D'Al-Khwarizmi à Descartes - Etudes sur l'histoire des mathématiques classiques
Roshdi Rashed
Hermann
2011
795 pages
46 €
Briser les frontières chronologiques héritées de l’histoire politique (mathématiques anciennes, médiévales, classiques, modernes), et réfléchir à la place de l’histoire des sciences, entre épistémologie et science sociale : l’auteur, l’un des plus éminents spécialistes de l’histoire des mathématiques, applique cet ambitieux programme à ses propres recherches.
Ainsi, le présent ouvrage devient une clé pour pénétrer dans l’oeuvre monumentale de Roshdi Rashed (et de son école), et un point d’entrée privilégié pour quiconque souhaite s’intéresser sérieusement à l’histoire des sciences. On y trouvera notamment des études consacrées à l’arithmétique (étude des formes quadratiques), à la géométrie infinitésimale (on est surpris par l’introduction d’une notion de «borne supérieure» de la mesure d’un ensemble convexe par Thabit ibn Qurra au IXe siècle), au tracé des coniques (point par point ou de manière continue par des instruments mécaniques), à l’optique…
En algèbre, on trouve les contributions d’al Karaji à l’arithmétisation de cette discipline, celles d’al Khayyam à sa géométrisation, ou encore les apports d’al Tusi à la théorie des équations algébriques. En géométrie, un historique des premières classifications des courbes est proposé, notamment les courbes géométriques et les courbes mécaniques, d’al Khayyam à Descartes. Les applications de ces mathématiques sont également passées en revue, de l’optique à l’astronomie en passant par la cinématique et la météorologie.
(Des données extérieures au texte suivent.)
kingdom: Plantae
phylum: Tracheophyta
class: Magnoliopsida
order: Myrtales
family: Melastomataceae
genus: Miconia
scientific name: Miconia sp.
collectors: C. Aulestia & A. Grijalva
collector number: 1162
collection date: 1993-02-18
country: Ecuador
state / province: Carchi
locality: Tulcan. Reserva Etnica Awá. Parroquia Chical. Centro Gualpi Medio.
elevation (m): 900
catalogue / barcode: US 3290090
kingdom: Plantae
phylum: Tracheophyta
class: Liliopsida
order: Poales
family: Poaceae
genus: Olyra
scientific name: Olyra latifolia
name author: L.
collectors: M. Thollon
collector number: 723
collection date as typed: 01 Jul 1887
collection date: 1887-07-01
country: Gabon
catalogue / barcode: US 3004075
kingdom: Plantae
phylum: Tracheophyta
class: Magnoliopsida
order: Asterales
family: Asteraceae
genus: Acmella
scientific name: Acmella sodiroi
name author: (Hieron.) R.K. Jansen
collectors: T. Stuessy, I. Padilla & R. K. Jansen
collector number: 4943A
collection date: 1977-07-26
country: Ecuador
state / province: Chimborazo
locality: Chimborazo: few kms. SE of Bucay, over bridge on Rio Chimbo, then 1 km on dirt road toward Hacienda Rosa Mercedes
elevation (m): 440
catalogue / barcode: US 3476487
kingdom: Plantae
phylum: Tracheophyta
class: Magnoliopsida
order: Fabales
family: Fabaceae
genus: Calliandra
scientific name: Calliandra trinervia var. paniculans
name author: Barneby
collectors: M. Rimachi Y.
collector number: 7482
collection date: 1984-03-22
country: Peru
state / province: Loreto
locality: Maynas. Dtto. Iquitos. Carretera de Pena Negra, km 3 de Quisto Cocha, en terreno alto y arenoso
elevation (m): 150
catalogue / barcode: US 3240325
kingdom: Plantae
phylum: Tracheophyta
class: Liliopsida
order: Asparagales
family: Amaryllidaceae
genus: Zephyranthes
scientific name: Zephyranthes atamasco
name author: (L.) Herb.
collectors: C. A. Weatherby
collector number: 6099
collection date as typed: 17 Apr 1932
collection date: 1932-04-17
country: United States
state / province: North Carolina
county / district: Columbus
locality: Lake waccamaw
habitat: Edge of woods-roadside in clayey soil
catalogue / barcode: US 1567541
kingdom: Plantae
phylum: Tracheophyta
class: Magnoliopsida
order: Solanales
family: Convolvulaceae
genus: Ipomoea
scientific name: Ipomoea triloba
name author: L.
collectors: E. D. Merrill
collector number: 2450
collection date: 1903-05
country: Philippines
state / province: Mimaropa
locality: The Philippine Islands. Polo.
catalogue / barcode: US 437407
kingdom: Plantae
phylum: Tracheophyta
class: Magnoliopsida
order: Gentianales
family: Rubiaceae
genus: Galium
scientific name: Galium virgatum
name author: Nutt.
Selon Roshdi Rashed, l’histoire des sciences est actuellement seulement un domaine d’activité. Pour qu’elle devienne une discipline, elle doit s’accompagner d’une réflexion phénoménologique des structures conceptuelles ; en outre la recherche sociale sur les sciences doit également s’ériger comme discipline scientifique. Cette dimension épistémologique manquait par exemple au récent ouvrage la Mathématique (éditions du CNRS), qui se veut plus encyclopédique, et constitue l’aspect réellement fondateur de D’al Khwarizmi à Descartes.
L’excellente facture de l’ouvrage, la richesse et la clarté du contenu, le style agréable de l’auteur (et un prix raisonnable !) rendent d’ores et déjà cet ouvrage incontournable pour l’amateur d’histoire des sciences.